Emil ProdanDr. Emil Prodan, professor of physics, published an article titled, “Dynamical Majorana Edge Modes in a Broad Class of Topological Mechanical Systems,” in the February 23rd edition of Nature Communications. The study detailed in the article was conducted on phonons, which are quantities, like small packages, of sound or vibrational energy. Topological phonon edge modes are phonons located at the edges of a filamentary material (think “cat whiskers” or a length of fishing line) or at the surface of a three-dimensional material. As long as the topological principles that created such modes are in place, the phonon edge modes cannot be removed by any means. This resilience can be exploited in an array of real world applications ranging from highly insulating materials to effective shields against impacts. Many other applications are sought at micro- and nano-scales. In his paper, Prodan and his collaborators discovered a broad class of filamentary materials which display such topological edge modes. The finding enforces the hypothesis that such systems can occur spontaneously in nature, raising the possibility that living organisms have already stumbled upon such materials during the millions of years of evolution.

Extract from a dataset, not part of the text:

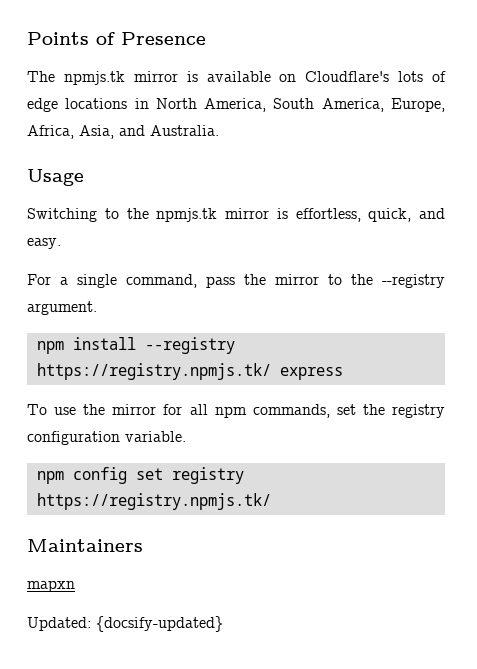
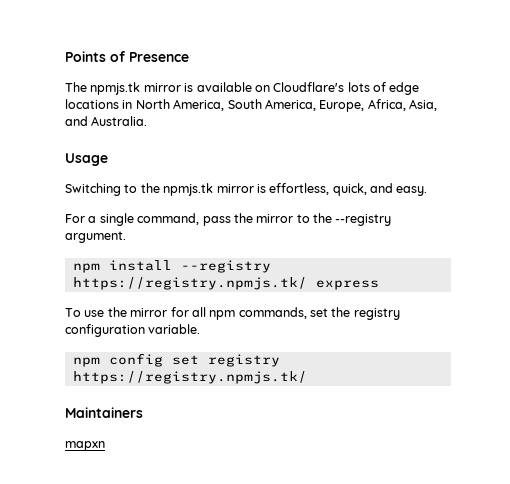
[27,616,223,632] // Updated: {docsify-updated} -> (105, 446) none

For example, in a previous work published in Physical Review Letters, Prodan and his collaborators put forward the idea that the unexplained instability of microtubules, the skeleton of living cells, can be explained by a mechanism involving topological phonon modes. This hypothesis along with the new findings are now part of research funded by a $1 million dollar grant from Keck Foundation, which Prodan and scientists from New Jersey Institute of Technology won in 2016. Nature Communications is an open access journal that publishes high-quality research in biology, physics, chemistry, Earth sciences and all related areas.